Wednesday, January 10, 2018

Speaking Truth to Power

Who, exactly, did he make this clear to?



A reminder that most people who think "a wall" will solve problems on the Mexican border know absolutely nothing about either the border or the problems they think a wall will solve.

And Trump's go-to defense is the wall in Israel.  So we'll have a heavily militarized zone on the border, in the desert of Arizona, through Big Bend National Park, along the Rio Grande in El Paso?  In Del Rio?  Brownsville?

Yeah, that's a great idea.  The rest of his response is classic Trump:  no idea what he's talking about, but sure in his ignorance that he is right.  One example:  his claim that we give money to other countries, not to ourselves.    The United States is the largest donor of foreign aid in terms of amount donated.  However, in terms of percentage of GDP, the U.S. isn't even in the top ten. But still, we give too much....

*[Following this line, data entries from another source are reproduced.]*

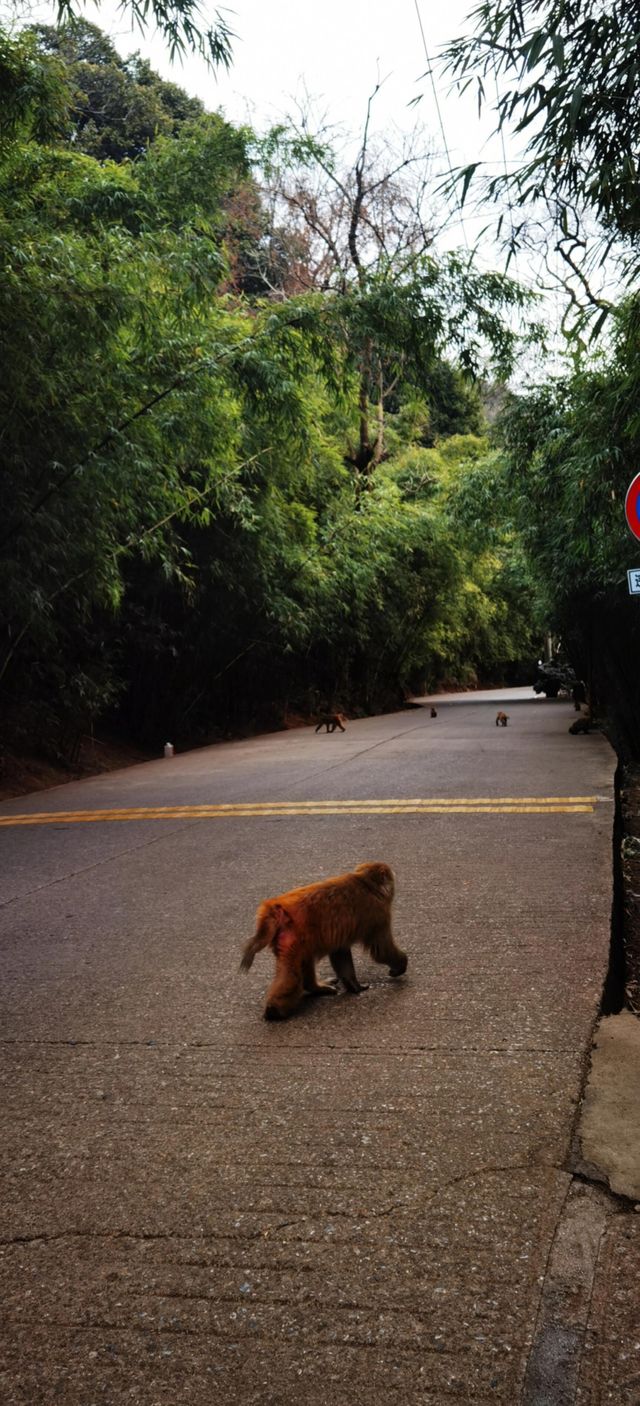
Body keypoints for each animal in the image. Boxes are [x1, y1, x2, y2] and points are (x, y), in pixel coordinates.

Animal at [237, 854, 407, 1023]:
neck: (367, 884)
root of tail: (275, 908)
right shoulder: (378, 914)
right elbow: (381, 951)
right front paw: (400, 965)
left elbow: (340, 952)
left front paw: (354, 986)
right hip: (295, 937)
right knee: (292, 973)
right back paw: (275, 1010)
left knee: (303, 961)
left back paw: (314, 988)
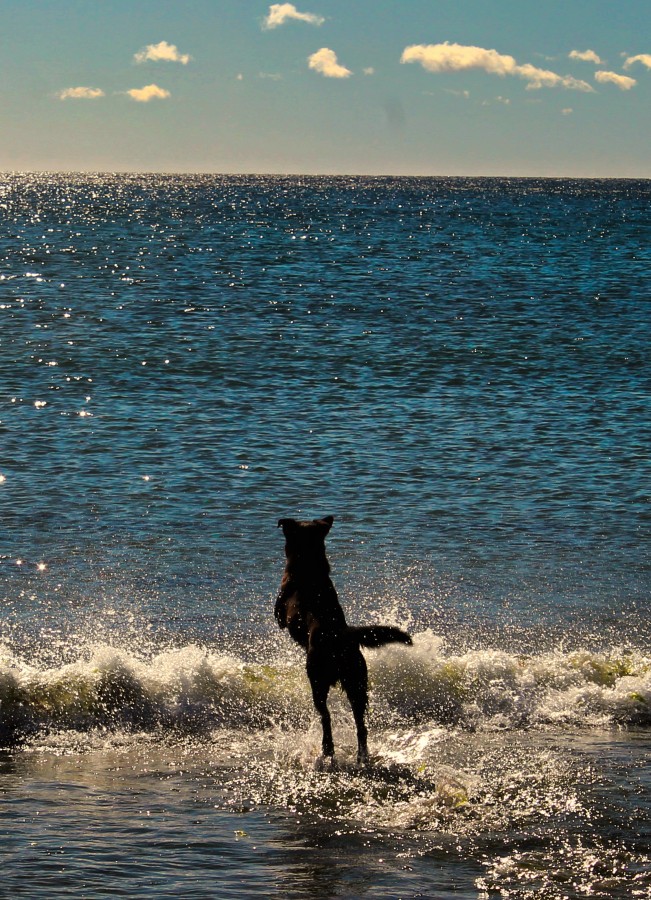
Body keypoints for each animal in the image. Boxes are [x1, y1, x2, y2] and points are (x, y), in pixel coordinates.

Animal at [276, 516, 412, 764]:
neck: (309, 566)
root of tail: (342, 636)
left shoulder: (280, 611)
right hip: (358, 682)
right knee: (361, 724)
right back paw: (362, 755)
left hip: (317, 680)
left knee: (326, 717)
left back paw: (328, 750)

Just to be clear, this is a meeting the White House described as:

President Donald J. Trump just concluded a successful bipartisan and bicameral meeting on immigration reform.  During the closed-door portion of the meeting, they reached an agreement to negotiate legislation that accomplishes critically needed reforms in four high-priority areas: border security, chain migration, the visa lottery, and the Deferred Action for Childhood Arrivals policy.

Sarah Huckabee Sanders said a "deal" was negotiated after the cameras left.  But this statement only says the President and Congress agreed to do what we pay the President and Congress to do:  negotiate legislation.  And according to Shep Smith, the President negotiated with himself and gave up on a border wall:



Here is the official White House transcript of what Trump said about "the wall":

And we don’t need a 2,000-mile wall.  We don’t need a wall where you have rivers and mountains and everything else protecting it.  But we do need a wall for a fairly good portion.  We also — as you know, it was passed in 2006 — a essentially similar thing, which — a fence, a very substantial fence was passed.  But, unfortunately, I don’t know, they never got it done.  But they need it.

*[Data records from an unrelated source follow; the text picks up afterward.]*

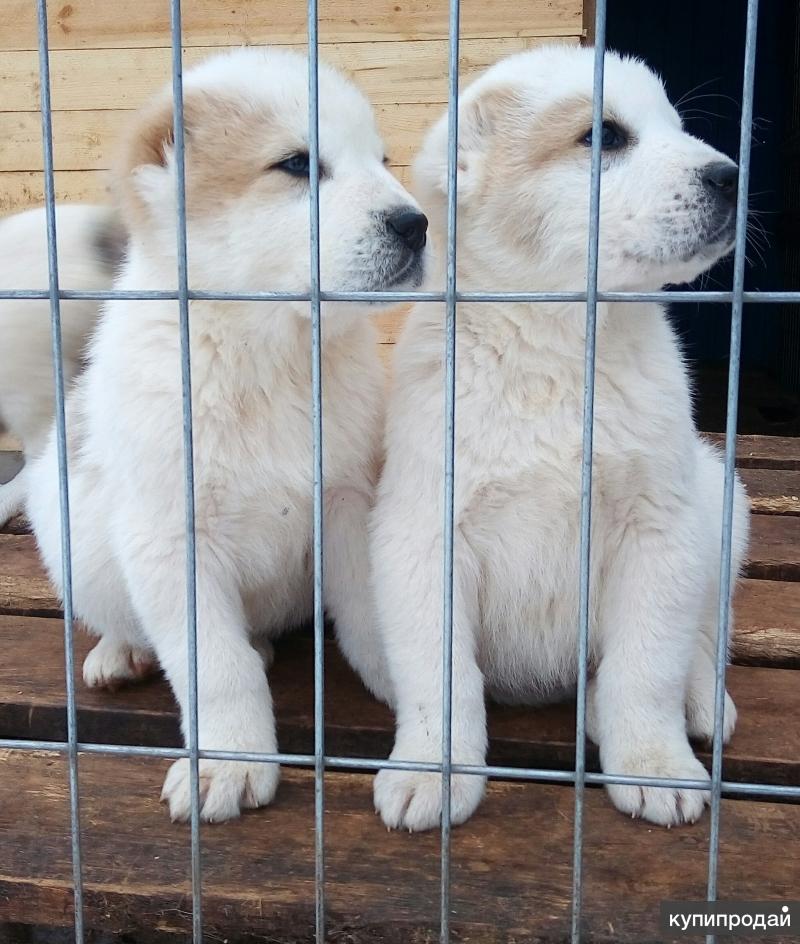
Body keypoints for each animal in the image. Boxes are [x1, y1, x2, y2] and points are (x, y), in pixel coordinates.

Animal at [26, 48, 432, 824]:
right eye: (297, 164)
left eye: (382, 159)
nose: (417, 224)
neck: (268, 354)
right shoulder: (170, 541)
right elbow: (215, 667)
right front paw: (231, 763)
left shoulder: (346, 500)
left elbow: (370, 617)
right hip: (73, 539)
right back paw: (120, 653)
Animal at [374, 44, 752, 828]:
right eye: (604, 136)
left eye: (675, 127)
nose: (730, 175)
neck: (556, 345)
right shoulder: (425, 535)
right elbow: (440, 676)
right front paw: (431, 768)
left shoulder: (660, 531)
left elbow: (646, 666)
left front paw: (653, 763)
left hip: (722, 501)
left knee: (704, 630)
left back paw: (699, 700)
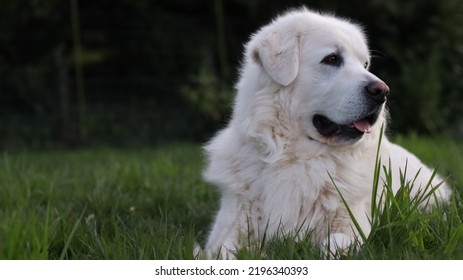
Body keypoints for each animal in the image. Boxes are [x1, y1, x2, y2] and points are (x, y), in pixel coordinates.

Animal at [201, 7, 452, 260]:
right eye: (332, 59)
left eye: (364, 64)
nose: (382, 91)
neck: (298, 158)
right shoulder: (230, 225)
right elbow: (224, 251)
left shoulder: (352, 225)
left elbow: (333, 244)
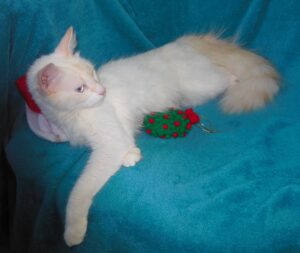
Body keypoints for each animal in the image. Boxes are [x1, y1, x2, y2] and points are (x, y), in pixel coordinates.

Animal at [27, 27, 280, 245]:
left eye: (92, 73)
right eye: (80, 89)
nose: (102, 90)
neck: (73, 115)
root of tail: (181, 43)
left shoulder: (109, 141)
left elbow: (79, 190)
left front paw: (73, 231)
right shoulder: (114, 134)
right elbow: (126, 142)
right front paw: (132, 155)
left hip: (202, 84)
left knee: (227, 75)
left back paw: (235, 84)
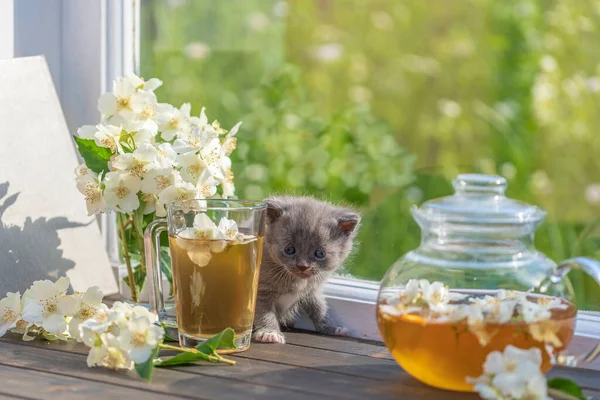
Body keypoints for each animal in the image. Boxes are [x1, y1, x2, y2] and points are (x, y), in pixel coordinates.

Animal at [251, 197, 358, 344]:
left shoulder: (312, 290)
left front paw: (331, 327)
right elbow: (264, 313)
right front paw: (269, 333)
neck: (297, 282)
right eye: (289, 249)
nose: (303, 266)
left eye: (320, 253)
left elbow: (319, 308)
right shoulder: (261, 290)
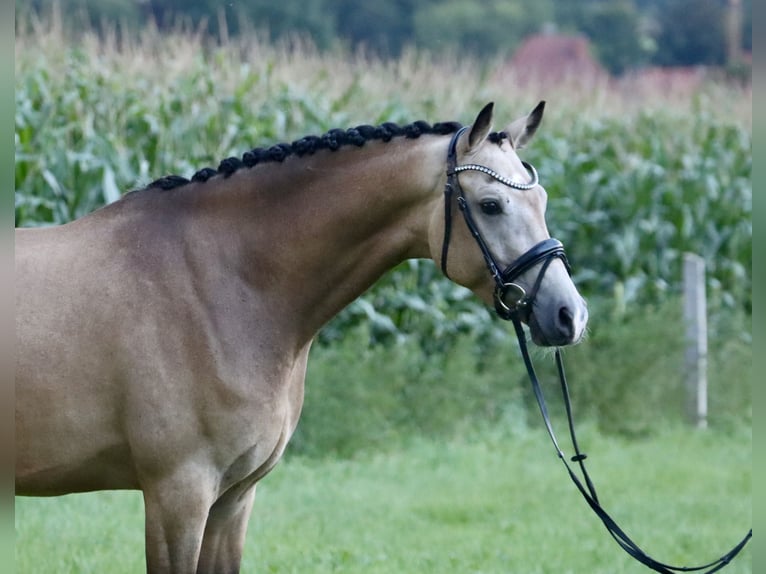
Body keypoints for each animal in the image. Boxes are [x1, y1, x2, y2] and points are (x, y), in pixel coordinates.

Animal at [15, 101, 588, 572]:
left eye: (540, 199)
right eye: (491, 204)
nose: (570, 315)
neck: (220, 283)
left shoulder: (232, 499)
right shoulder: (178, 494)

The Homeland Security Secretary, subsequently, noted:

So we need the wall system, which is some physical infrastructure as the President described — personnel and technology — but we have to close those legal loopholes, because the effect is that is this incredible pull up from Central America that just continues to exacerbate the problem.  So border security has to be part of this or we will be here again in three, four, five years again — maybe, unfortunately, sooner.

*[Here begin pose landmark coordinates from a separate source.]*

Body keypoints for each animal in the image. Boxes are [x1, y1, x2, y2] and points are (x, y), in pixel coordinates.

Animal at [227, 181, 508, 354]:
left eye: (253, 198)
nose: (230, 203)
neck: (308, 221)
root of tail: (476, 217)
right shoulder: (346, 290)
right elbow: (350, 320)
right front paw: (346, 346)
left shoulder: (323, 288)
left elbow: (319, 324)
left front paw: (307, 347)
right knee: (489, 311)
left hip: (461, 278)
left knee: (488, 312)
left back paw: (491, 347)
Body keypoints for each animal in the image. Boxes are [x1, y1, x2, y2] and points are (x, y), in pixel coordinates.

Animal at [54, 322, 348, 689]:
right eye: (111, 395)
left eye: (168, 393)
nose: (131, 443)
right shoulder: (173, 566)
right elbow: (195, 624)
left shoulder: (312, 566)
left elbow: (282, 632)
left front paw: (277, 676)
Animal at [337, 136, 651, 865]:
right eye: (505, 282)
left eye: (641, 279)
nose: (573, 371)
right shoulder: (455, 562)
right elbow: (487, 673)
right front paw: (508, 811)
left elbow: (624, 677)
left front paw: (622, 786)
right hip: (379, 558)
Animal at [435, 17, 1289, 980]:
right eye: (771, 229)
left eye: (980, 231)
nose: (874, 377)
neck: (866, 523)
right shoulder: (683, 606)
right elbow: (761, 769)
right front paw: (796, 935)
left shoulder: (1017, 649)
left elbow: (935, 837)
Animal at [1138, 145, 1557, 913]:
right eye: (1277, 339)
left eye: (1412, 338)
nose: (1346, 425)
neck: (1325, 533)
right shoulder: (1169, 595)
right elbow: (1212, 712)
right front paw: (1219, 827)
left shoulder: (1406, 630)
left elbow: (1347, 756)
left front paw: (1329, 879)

And then the President responding to Rep. Cuellar (in case you aren't watching all these videos carefully):

Now, that doesn’t mean 2,000 miles of wall because you just don’t need that because of nature, because of mountains and rivers and lots of other things.  But we need a certain portion of that border to have the wall.  If we don’t have it, you can never have security.  You could never stop that portion of drugs that comes through that area.

I'm still wondering if "rivers" means the Rio Grande, because that's about the only river affected by the border and a border wall (there is the Colorado River Delta in California).  Or more likely, Trump just has no idea what kind of geography he's talking about.

Yeah, we’re doing a study on that right now.  But there are large areas where you don’t need a wall because you have a mountain and you have a river — you have a violent river — and you don’t need it.  Okay?

He can't mean the Rio Grande; that was navigated by steamboat in the 19th century.  Yeah, that's what it is; he just doesn't know what he's talking about.

And then the overnight reviews came in:


So I ask again:  who did he make himself clear to?  Harvey the invisible six-foot rabbit?

Can you imagine what Trump will do when he finally sits down with Robert Mueller?